16th January 1968

Troops are dispatched after worst storm ever recorded

The Braer Storm wasn’t the first to cause Scotland significant damage. In 1968, Hurricane Low Q sent winds gusting to 134mph across the central belt in the United Kingdom’s worst storm since records began.

More than 300 houses were destroyed in Glasgow alone, almost 30 people were killed and more than 50 were injured. A further 70,000 homes sustained damage. On 16 January, troops from Edinburgh were deployed to Glasgow to help with the clear-up and recovery.

“Death, injury and destruction”

Speaking about the damage in Parliament, Edward Heath, who as Conservative Party leader was also leader of the opposition, noted that some “have compared it to the night of the Tay disaster”.

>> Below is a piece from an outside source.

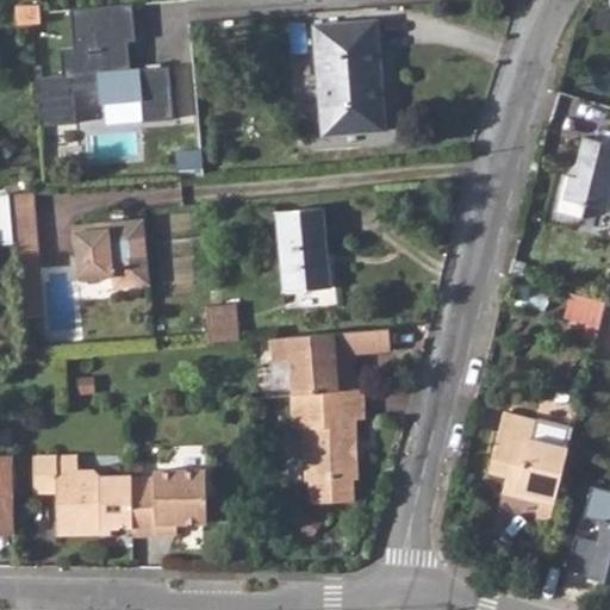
[(135,39),(130,2),(66,10),(69,47),(57,48),(60,74),(31,76),(36,128),(75,123),(70,93),(92,89),(94,105),(139,100),(136,67),(129,67),(125,43),(135,39)]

“Between 3 o’clock and 5 o’clock on the Monday morning of 16th January the damage was done and the hurricane left behind it a trail of death, injury and destruction…” he said, continuing, “the task of reconstruction following this damage is daunting. Therefore, I submit that this, alas, is a disaster on a national scale. It is a disaster beyond the resources of the people of Scotland to meet on their own.”

“Astonished and horrified”

In the same debate, the Secretary of State for Scotland, William Ross, said that “anybody who has recently seen Glasgow from the air will have been astonished and horrified at the area of green tarpaulins. These cover roofs in all parts of the city. The storm did not discriminate between the rich and the poor, the new areas and the old areas. It damaged not only old and inferior houses in the centre, but also some well-maintained property.”

“Stunned Scots last night started counting the cost of the worst storm in memory,” the Aberdeen Press and Journal had reported on 16 January. “It battered its way across Central Scotland, ‘blitzing’ Glasgow and the Clyde Valley, and spreading its worst effects from Angus, Perthshire and Southern Inverness-shire to the North of England.”

Crushed by a falling chimney

It wasn’t only Glasgow that suffered. The same paper reported that “In Edinburgh, a married couple died in their bedroom when a chimney stack fell… one of the saddest incidents was at Bonhill, Dunbartonshire, where a man was driving his wife to a maternity hospital. A tree crashed down on the car, killing the husband. His wife later gave birth to a baby in hospital.”

The Birmingham Daily Post of 16 January reported damage to various craft, including two ships that broke free of their moorings on the Clyde and three Viscount aircraft at Glasgow Airport.

Loans for repairs

The Minister of State for Scotland’s estimate of the cost for putting right the damage stood at between £25m and £30m. Initially, a loan of £500,000 was on offer to deal with the most essential immediate work.

Australian newspaper The Age reported the storm in its edition of 17 January and placed it in wider context. “Heavy snows and the threat of avalanches trapped thousands in the Swiss Alps. Blizzards struck Syria, Jordan, Israel and Iran, and high winds wrought havoc in Lebanon. In Jordan… the storm spread misery among Arab refugees from the war with Israel in the Jordan River valley. Their tents were torn to shreds. More than a foot of snow fell in Jerusalem, paralysing the holy city.”